Thursday, May 09, 2019
HRS Scientific Sessions 2019: Science or Story-Telling?
"So, what did you think?"
I wasn't really sure how I should respond, so I was polite and spoke slowly.
"It was nice," I said, waiting to hear what he had to say.
"I thought it was kind of weird. The 'story-telling' theme felt a bit creepy -promotional and like a Ted Talk. I mean, don't get me wrong, I like that guy's podcast and all (Guy Raz from NPR was the keynote speaker), but the 'past, present, future' thing? That kinda left me cold."
"I think they were trying to be 'hip.' And 40 years is a pretty long time," I said, smiling.
I felt a little more comfortable because I found the message of physician "story-telling" left me flat, too.
For those who weren't in attendance, the theme of the Opening Plenary Session this year was "The Importance of Story-telling." A cool video of the pioneers of EP was displayed, along with the timeline of when the various EP innovations occurred (this was the best part, IMO).
Then, the lights dimmed just before Tom Deering, MD, the current President of the Heart Rhythm Society came. With lights rising and music playing, he welcomed the nearly 11,000 physicians in attendance this year. He didn't miss a beat (pun intended) as he delivered his message. It was then I saw the two, huge teleprompter screens, scrolling his lines before him. The message took on the look of an informercial. It was surreal. (I'm not sure why I've never noticed this before.) Scientific sessions are being carefully scripted.
The organizer of the Scientific Sessions was then introduced and similarly gave a teleprompter-assisted thank you the various folks who helped with organization of the meeting. Then Mr Guy Raz from NPR was introduced as keynote speaker.
I apologize that I may not be telling the whole story Mr Raz told correctly, but I hope you'll get the general gist of his message.
Mr Raz began his talk with a story of a recent illness and hospitalization he had suffered from a recent episode of cellulitis just before this meeting. Because of his fever to 103, he had missed the fact that he had a very red rash climbing his leg discovered after he presented to his local ER. He was recommended to be admitted for treatment. He was told he would likely be admitted for 48 hours. In his conversations with the ER doctor, as he tried to tactfully explain he really needed to be out of the hospital sooner because he had another speaking engagement for his friend, Jimmy Fallon.

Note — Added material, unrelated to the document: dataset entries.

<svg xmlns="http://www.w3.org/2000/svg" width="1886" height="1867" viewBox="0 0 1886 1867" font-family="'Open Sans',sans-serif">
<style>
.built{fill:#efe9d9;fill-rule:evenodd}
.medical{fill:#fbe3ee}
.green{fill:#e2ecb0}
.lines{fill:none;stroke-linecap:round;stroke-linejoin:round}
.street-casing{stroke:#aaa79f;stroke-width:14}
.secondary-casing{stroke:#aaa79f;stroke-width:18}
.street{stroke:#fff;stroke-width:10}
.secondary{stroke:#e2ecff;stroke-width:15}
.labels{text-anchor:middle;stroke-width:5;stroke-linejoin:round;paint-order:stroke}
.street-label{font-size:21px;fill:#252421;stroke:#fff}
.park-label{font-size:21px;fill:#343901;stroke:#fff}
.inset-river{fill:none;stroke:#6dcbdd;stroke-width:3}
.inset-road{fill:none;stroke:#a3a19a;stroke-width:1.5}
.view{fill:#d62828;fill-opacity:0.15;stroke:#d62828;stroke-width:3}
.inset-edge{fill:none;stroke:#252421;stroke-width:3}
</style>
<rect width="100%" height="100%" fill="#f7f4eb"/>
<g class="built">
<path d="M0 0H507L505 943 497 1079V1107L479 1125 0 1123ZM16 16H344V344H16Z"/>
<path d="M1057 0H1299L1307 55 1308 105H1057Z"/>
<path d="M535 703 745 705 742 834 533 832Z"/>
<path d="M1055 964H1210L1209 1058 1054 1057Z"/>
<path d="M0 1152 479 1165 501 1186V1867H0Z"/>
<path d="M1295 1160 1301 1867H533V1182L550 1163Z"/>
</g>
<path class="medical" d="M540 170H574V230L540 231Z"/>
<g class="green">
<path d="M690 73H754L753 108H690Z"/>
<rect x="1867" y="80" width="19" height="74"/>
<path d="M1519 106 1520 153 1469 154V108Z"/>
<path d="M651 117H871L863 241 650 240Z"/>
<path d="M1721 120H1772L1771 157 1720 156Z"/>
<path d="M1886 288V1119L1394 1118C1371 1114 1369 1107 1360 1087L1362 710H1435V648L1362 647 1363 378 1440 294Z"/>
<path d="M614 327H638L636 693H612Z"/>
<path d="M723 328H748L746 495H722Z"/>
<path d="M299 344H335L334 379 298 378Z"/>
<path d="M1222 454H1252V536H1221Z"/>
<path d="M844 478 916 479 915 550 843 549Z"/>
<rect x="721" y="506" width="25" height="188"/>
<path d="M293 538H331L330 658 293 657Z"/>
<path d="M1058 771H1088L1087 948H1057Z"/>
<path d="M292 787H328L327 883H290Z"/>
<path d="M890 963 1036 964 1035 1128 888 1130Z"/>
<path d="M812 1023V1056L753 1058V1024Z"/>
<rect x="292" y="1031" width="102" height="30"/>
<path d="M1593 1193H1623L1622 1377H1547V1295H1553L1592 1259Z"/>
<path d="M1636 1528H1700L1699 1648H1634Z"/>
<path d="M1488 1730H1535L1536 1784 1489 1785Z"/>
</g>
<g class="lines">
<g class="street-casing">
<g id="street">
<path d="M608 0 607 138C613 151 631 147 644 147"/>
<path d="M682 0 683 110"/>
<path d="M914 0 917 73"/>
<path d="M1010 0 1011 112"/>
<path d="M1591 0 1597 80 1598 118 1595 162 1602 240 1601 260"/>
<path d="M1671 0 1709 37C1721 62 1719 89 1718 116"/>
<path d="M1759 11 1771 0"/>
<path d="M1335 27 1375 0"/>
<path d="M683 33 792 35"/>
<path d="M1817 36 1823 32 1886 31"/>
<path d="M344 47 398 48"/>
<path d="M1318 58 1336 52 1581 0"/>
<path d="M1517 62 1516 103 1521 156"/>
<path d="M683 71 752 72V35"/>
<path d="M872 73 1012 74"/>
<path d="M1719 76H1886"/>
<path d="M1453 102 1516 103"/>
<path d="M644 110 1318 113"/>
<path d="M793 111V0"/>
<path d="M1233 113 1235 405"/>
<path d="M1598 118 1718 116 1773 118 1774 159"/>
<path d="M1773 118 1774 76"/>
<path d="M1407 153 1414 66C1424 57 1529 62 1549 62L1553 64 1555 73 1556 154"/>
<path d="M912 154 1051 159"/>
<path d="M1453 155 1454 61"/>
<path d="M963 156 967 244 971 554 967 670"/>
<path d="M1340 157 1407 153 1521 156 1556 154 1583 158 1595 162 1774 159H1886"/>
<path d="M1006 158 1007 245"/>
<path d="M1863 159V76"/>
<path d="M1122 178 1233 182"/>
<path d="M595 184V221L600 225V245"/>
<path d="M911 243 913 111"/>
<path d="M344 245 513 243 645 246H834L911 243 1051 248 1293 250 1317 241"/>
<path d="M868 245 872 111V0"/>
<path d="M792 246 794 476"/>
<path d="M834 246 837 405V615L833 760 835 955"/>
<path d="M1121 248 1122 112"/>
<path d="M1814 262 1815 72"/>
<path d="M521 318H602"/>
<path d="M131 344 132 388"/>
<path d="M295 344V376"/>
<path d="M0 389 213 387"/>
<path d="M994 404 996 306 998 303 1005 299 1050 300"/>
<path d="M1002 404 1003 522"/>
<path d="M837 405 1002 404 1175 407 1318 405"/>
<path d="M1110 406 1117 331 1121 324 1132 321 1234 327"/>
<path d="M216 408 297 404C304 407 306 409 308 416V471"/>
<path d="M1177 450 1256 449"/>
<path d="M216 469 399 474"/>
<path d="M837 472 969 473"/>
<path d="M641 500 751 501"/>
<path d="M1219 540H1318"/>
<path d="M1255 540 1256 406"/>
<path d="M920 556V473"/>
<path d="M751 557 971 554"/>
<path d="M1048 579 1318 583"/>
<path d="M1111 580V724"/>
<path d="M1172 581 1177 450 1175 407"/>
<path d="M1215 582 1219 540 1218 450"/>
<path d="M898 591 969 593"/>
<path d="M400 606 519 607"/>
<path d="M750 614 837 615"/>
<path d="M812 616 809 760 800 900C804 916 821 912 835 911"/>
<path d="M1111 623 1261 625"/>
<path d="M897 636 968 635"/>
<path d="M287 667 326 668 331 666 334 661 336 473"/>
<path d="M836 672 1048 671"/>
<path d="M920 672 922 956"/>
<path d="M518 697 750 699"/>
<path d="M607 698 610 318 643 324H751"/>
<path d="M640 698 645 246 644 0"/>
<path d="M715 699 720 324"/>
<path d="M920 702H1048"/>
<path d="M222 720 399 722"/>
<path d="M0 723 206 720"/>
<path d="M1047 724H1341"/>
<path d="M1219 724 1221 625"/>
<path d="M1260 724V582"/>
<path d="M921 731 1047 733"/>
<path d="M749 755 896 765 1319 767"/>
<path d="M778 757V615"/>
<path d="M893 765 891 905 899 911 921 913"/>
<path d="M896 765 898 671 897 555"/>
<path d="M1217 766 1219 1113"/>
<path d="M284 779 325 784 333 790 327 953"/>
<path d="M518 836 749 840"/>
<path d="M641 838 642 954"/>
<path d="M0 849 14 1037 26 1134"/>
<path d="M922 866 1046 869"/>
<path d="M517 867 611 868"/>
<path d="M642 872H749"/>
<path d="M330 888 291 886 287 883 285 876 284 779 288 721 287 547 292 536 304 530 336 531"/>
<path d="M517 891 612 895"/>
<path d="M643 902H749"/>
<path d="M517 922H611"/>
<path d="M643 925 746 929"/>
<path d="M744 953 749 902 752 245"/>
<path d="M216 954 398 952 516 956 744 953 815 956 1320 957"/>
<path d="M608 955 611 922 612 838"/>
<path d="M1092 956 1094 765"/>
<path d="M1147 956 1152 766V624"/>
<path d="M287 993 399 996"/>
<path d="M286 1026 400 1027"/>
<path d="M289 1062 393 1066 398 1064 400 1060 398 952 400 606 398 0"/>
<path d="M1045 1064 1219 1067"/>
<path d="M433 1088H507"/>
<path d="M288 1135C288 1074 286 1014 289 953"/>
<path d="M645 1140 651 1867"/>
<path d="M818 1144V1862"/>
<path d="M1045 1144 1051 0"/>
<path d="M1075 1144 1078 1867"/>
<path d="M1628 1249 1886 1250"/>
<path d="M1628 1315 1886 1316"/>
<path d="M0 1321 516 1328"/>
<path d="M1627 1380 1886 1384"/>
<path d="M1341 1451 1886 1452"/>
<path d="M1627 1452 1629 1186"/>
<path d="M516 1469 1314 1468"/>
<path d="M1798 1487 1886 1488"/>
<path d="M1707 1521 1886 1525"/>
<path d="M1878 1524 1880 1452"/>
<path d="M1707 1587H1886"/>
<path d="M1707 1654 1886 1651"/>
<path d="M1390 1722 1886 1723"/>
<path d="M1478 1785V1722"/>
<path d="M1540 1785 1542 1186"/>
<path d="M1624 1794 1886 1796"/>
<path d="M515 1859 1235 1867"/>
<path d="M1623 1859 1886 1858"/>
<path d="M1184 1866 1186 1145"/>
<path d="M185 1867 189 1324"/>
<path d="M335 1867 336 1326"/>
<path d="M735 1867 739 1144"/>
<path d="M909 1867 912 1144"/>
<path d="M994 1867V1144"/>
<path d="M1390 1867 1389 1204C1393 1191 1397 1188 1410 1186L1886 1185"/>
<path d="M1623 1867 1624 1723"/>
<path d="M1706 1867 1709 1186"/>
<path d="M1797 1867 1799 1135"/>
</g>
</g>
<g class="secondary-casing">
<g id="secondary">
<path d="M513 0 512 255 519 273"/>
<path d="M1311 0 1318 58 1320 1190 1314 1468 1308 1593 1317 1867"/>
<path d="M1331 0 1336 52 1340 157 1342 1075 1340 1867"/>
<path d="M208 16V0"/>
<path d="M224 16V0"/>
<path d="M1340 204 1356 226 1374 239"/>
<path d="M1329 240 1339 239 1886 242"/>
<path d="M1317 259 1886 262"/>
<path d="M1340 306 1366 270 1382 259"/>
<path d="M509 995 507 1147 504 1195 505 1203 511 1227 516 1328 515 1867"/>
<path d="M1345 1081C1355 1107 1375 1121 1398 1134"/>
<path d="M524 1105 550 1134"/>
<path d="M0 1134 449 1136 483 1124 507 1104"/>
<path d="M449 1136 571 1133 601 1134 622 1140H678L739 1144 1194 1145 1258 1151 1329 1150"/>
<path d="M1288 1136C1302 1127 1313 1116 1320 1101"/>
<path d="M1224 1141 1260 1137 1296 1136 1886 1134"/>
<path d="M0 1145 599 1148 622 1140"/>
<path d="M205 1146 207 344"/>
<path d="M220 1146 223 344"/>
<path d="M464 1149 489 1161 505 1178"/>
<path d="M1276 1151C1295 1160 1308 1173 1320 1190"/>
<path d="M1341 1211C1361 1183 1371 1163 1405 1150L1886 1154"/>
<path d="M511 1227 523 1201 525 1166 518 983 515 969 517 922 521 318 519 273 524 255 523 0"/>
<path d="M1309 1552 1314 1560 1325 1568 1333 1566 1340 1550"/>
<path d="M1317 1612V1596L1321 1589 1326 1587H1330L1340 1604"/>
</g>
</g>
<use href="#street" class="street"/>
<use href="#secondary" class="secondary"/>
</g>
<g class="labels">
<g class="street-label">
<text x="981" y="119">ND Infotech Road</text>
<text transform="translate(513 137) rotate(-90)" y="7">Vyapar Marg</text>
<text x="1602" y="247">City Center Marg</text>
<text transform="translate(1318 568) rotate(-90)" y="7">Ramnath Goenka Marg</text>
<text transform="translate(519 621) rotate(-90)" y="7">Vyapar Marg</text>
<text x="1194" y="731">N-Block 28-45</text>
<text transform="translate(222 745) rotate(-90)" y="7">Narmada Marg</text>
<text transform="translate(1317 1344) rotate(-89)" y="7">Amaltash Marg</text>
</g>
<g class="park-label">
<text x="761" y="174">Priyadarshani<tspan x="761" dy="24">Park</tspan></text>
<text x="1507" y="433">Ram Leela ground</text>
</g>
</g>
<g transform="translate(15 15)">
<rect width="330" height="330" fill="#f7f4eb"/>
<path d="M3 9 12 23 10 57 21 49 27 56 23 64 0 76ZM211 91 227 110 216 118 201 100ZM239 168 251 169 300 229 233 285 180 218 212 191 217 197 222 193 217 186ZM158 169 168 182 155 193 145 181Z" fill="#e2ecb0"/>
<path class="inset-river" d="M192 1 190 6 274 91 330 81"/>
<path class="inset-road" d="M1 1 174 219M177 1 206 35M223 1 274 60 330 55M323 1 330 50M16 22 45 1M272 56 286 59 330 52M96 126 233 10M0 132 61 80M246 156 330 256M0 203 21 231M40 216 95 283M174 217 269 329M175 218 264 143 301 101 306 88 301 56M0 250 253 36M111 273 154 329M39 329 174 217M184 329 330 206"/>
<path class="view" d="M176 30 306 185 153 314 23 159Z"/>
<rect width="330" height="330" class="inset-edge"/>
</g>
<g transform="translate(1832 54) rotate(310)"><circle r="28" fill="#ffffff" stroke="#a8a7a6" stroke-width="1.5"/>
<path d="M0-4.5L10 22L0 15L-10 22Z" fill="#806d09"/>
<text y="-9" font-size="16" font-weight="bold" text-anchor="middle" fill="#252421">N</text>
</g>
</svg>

He described the excitement the ER doctor had over learning that he knew Jimmy Fallon ad how important the doctor made Mr. Raz feel. Mr Raz then delivered his message: that really, doctors are much more important than NPR hosts that speak on behalf of Jimmy Fallon. After all, they save lives and care for acutely ill patients every day. (Yeah, I thought the same thing: "This is the message?" We never really heard what happened next.)
He then introduced three series of physicians and allied professional leaders at HRS whom he interviewed. It was like a polite, handsome Ebenezer Scrooge interviewing the Ghosts of Electrophysiology Past, Present, and Future in a scripted, "fireside chat" kind of format. (We've seen this format before. It seems very popular right now with corporations.) We heard about the $1 registration fees and the hope that physicians would show up for their first meeting while we reflected on the $1800 registration fee today. We then watched a video for the future where nothing was impossible; the entire interconnected world's health problems, and even catheter ablation, treated from the comfort of your living room provided, of course, you had an iPhone. (Call it "editorial license run amok.")
I wonder: is "the importance of story-telling" really the right message we want conveyed to a room full of gullible young EPs and allied professional there for their first meeting? Or do we want them to see and interact with leaders in science learn critical review without the bright lights and teleprompters?
Lately, what we've seen as patients and physicians is that not all corporate and personal stories are benign. Some can even be harmful. The stories of the measles vaccine. The stories of the promise of flying a plane with computer software alone. The stories of your "value" or "quality of care" as a physician being quantified by Maintenance of Certification (MOC) testing and the ACC/HRS Collaborative Maintenance Pathway.
Stories, as important as they be at times, can also be spun.
Physicians will get much further if we remember who we are and who we serve and just keep it real.